A Gaza church was bombed in 2009 by al Qaeda-influenced Islamists but since then, Alexios says, churches have been safe. He praised the cooperation of Hamas, but he accused Salama's association of trying to cause friction between the religions.
Hamas security forces have cracked down on radical Islamist cells accused of attacking Christian symbols including a church and a cemetery.
Hamas says it practices a moderate Islam. Palestinian law makes all residents equal before the law regardless of race, gender, color or religion and gives them freedom to practice their religious rituals, without disturbing public order.
In the past five years, two Gaza Christians have been murdered, one by a Muslim friend over a debt, the other in murkier circumstances still not resolved. It was rumored he had been killed by Islamist radicals for trying to convert Muslims.
"BRAINWASHING"
The Christians of Gaza work in almost all professions. Many are doctors and teachers, and some own jewelry stores. Their number dropped to 2,500 from 3,000 before 2007, mostly owing to economic reasons in the enclave, blockaded by Israel.
There are many more Christians among Palestinians of the West Bank, about 52,000 out of a population of 2.5 million, where they have their own Christian schools.
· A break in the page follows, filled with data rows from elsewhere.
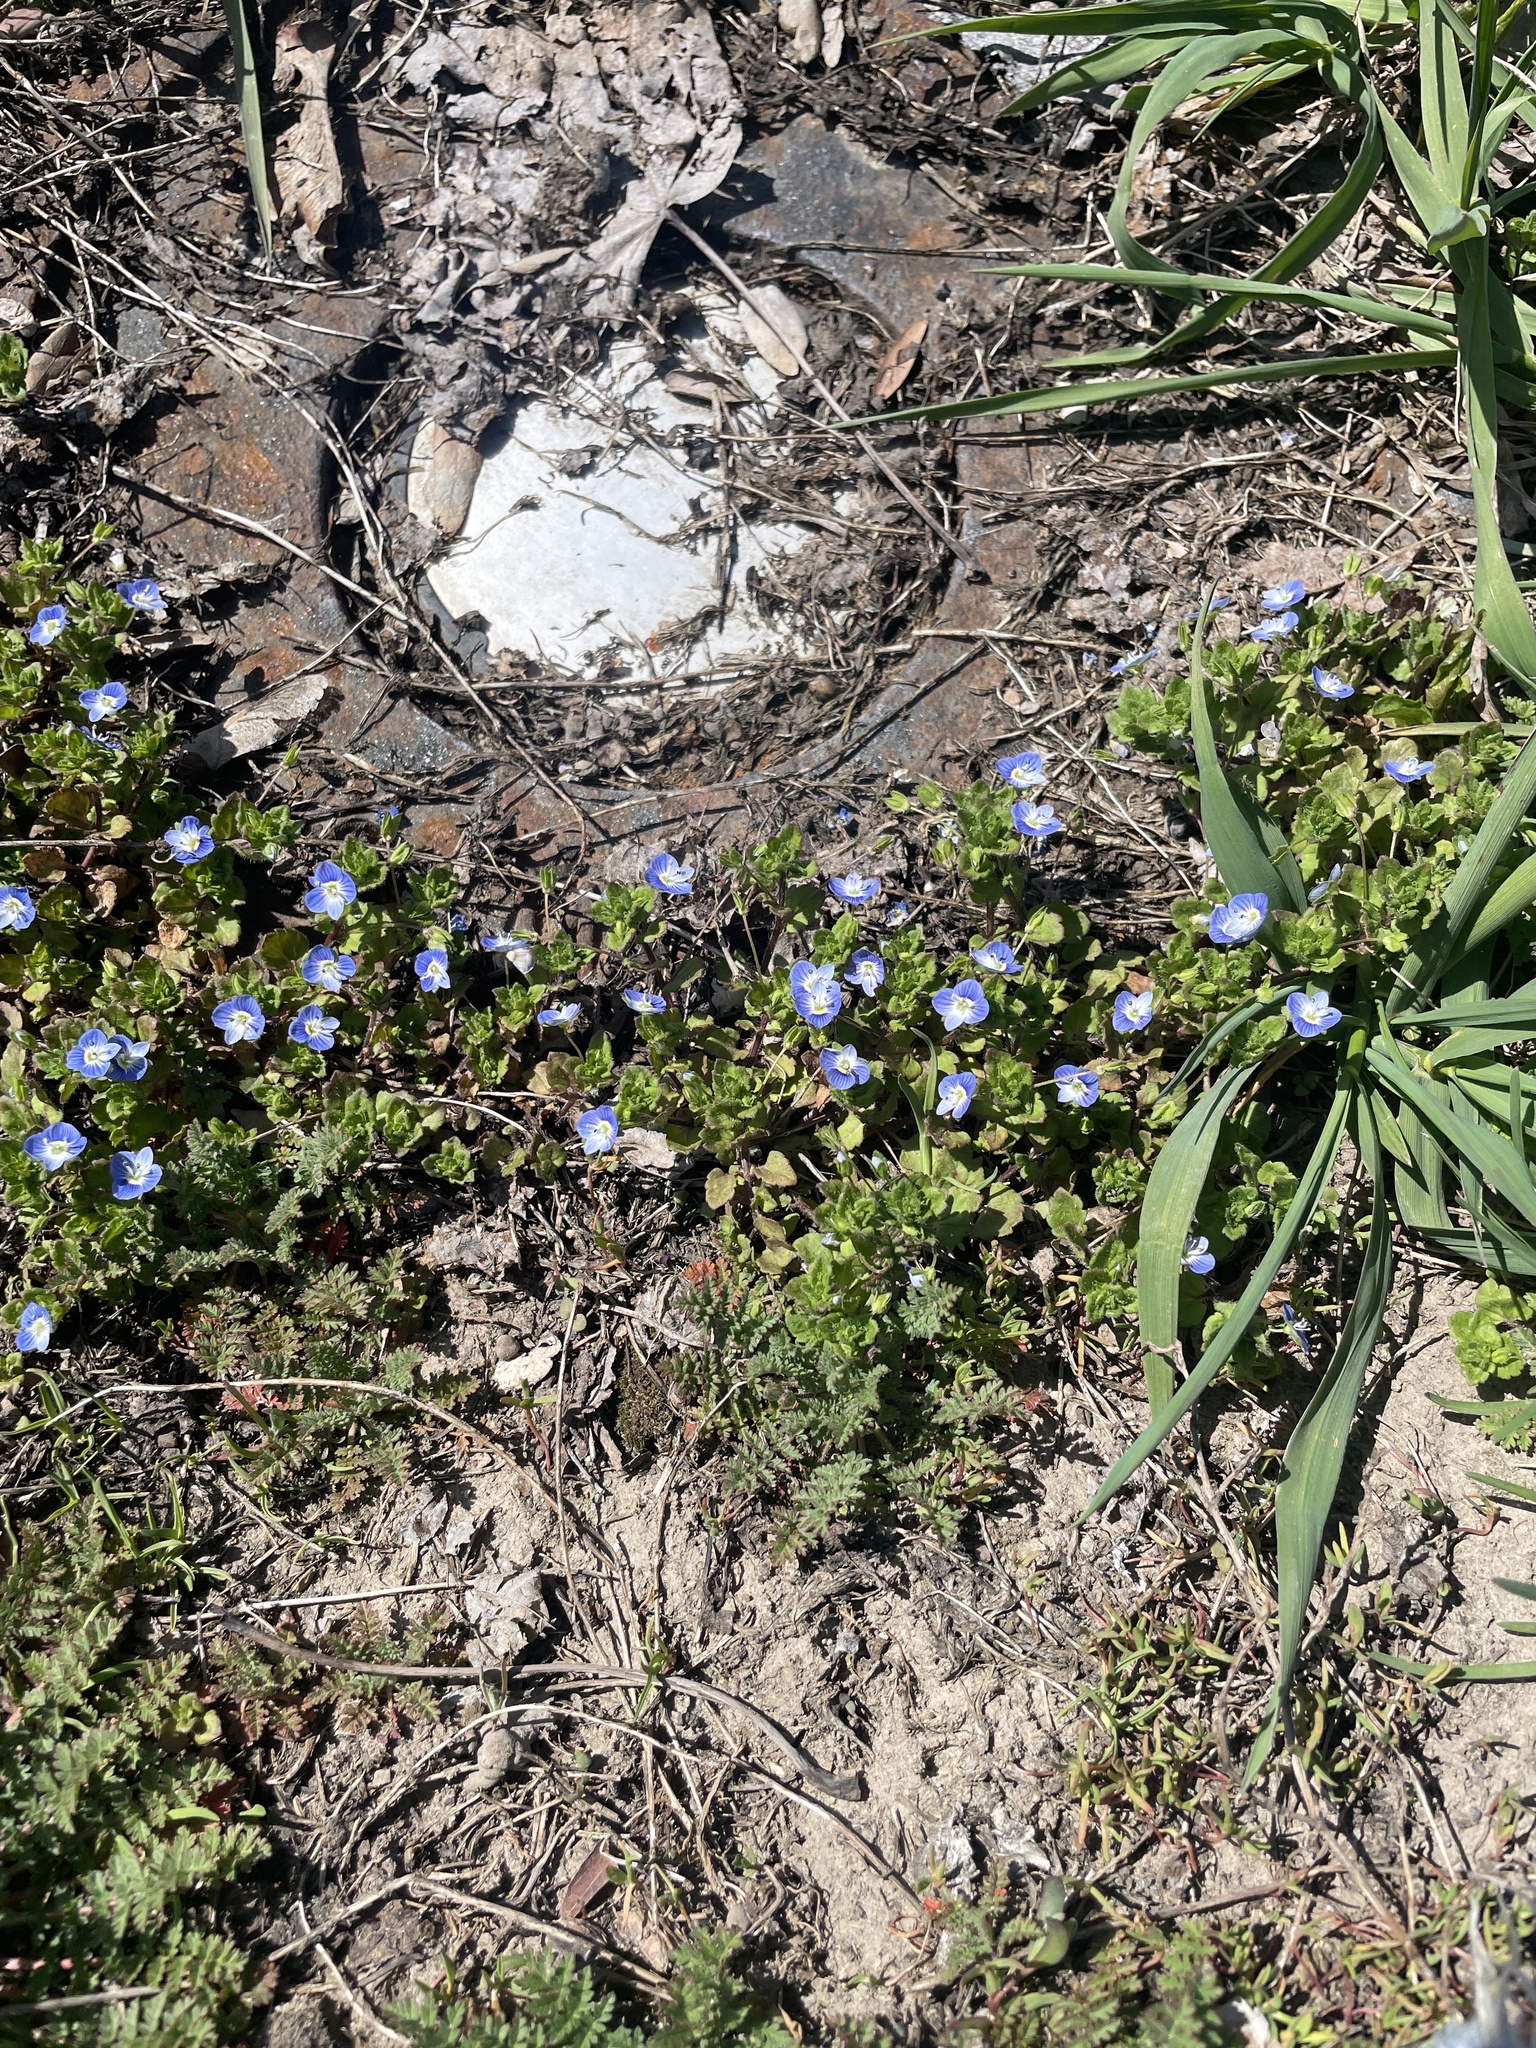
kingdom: Plantae
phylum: Tracheophyta
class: Magnoliopsida
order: Lamiales
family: Plantaginaceae
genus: Veronica
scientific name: Veronica persica
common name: Common field-speedwell
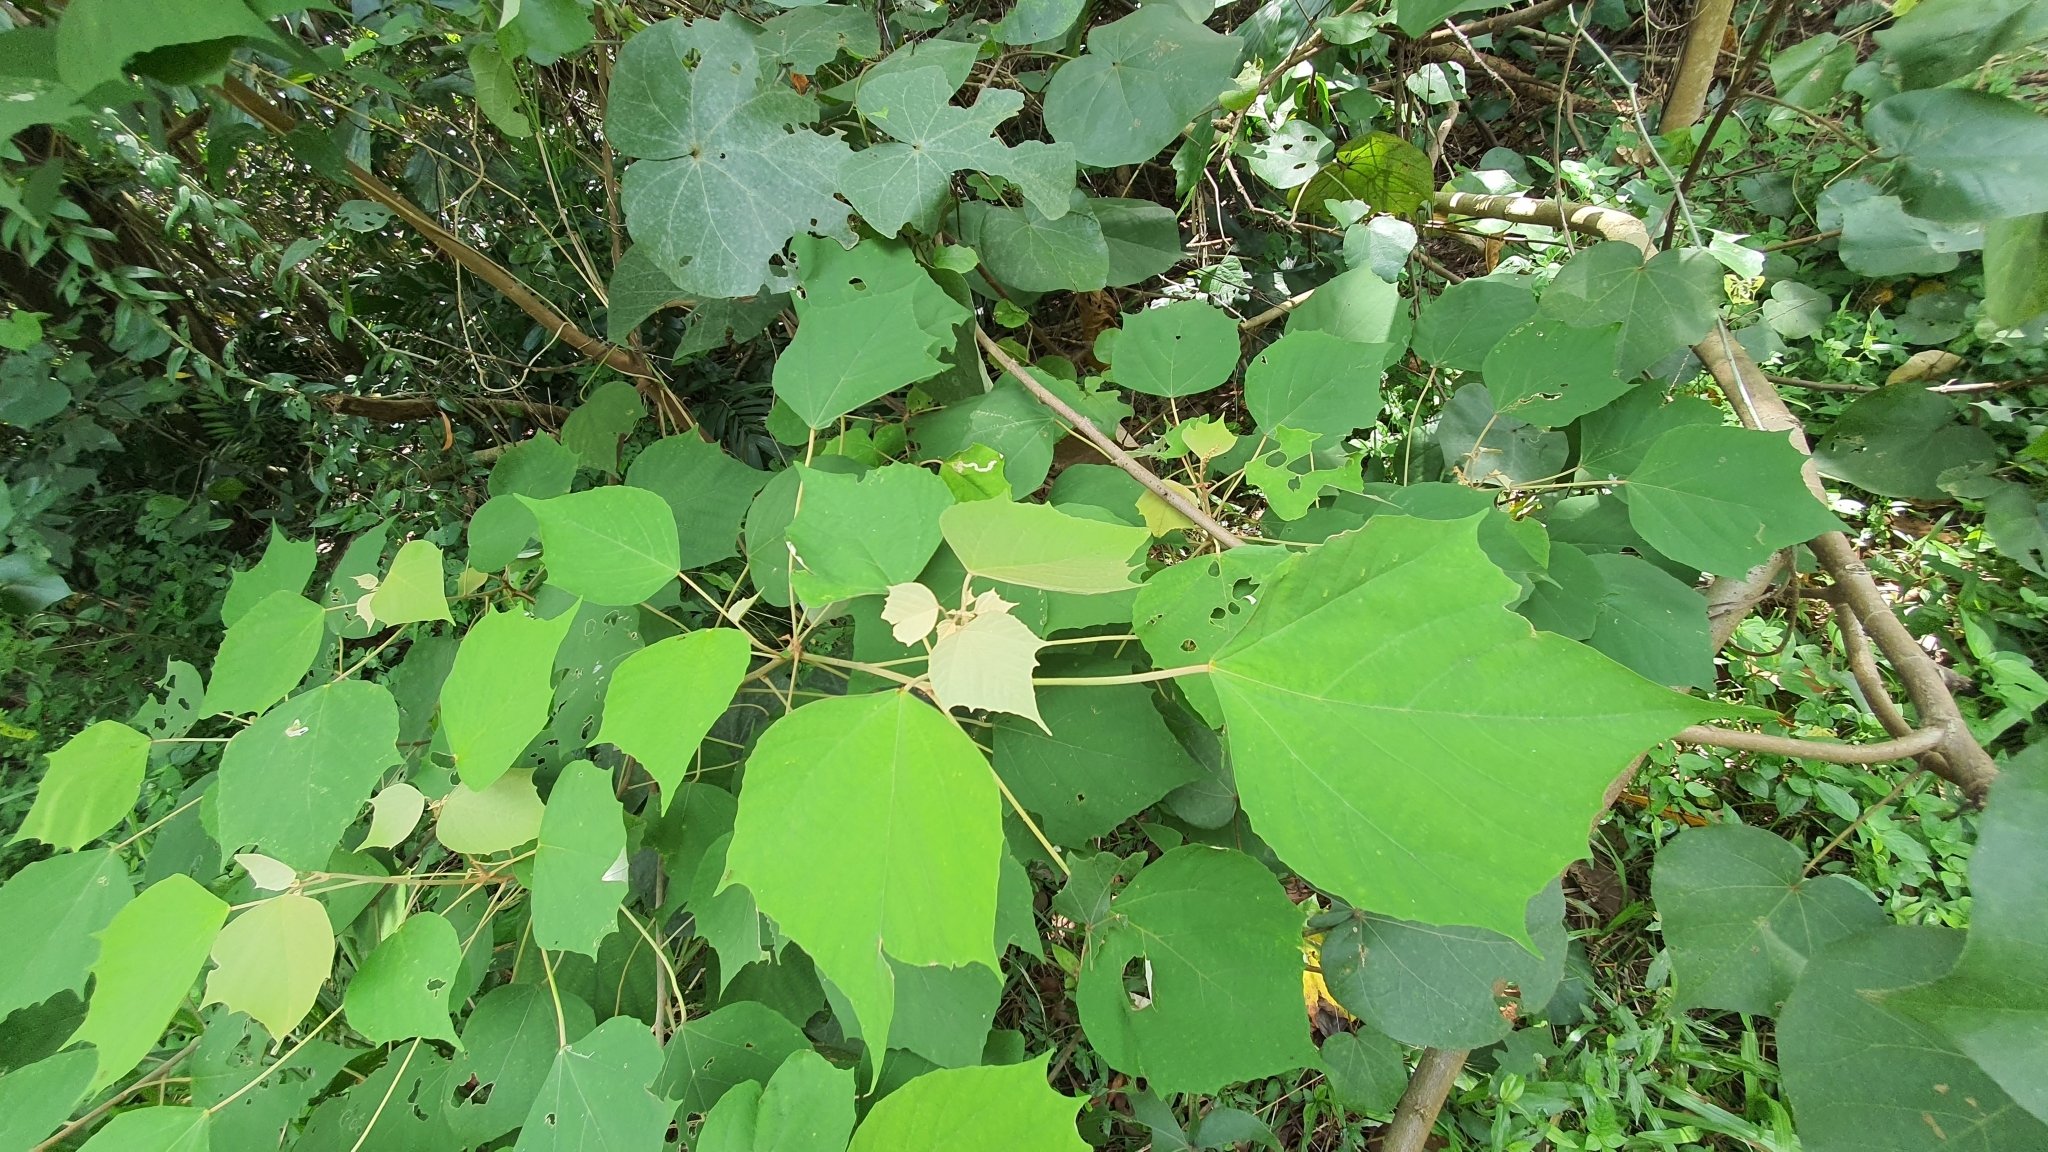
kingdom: Plantae
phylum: Tracheophyta
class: Magnoliopsida
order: Malpighiales
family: Euphorbiaceae
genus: Mallotus
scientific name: Mallotus paniculatus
Some of the Palestinian Christians living among Gaza's 1.7 million Muslims are educated in Hamas government schools, some in secular schools run by the United Nations agency UNRWA and some in their own schools. There is no overt discrimination.
Some Gaza Christian families say their children are the target of "brainwashing" attempts by Muslim activists. Daoud's mother said her daughter Hiba was stalked by fellow employees at the Islamic University, who said she needed to become a Muslim.
"My daughter lived in a struggle with them. She did not do this of her own choice," she said.
Alexios said Gaza Muslims and Christians had lived in harmony for 1,600 years. Hamas is not to blame for those now trying to spoil relations, he said, because it wants political contacts with countries of the Christian world.
"It would not benefit them to harm the Christian community here. That's why it has never crossed my mind," Alexios said.
Some Christians now say they would rather leave Gaza than risk losing their children to Islam. But Alexios said they should not act out of fear.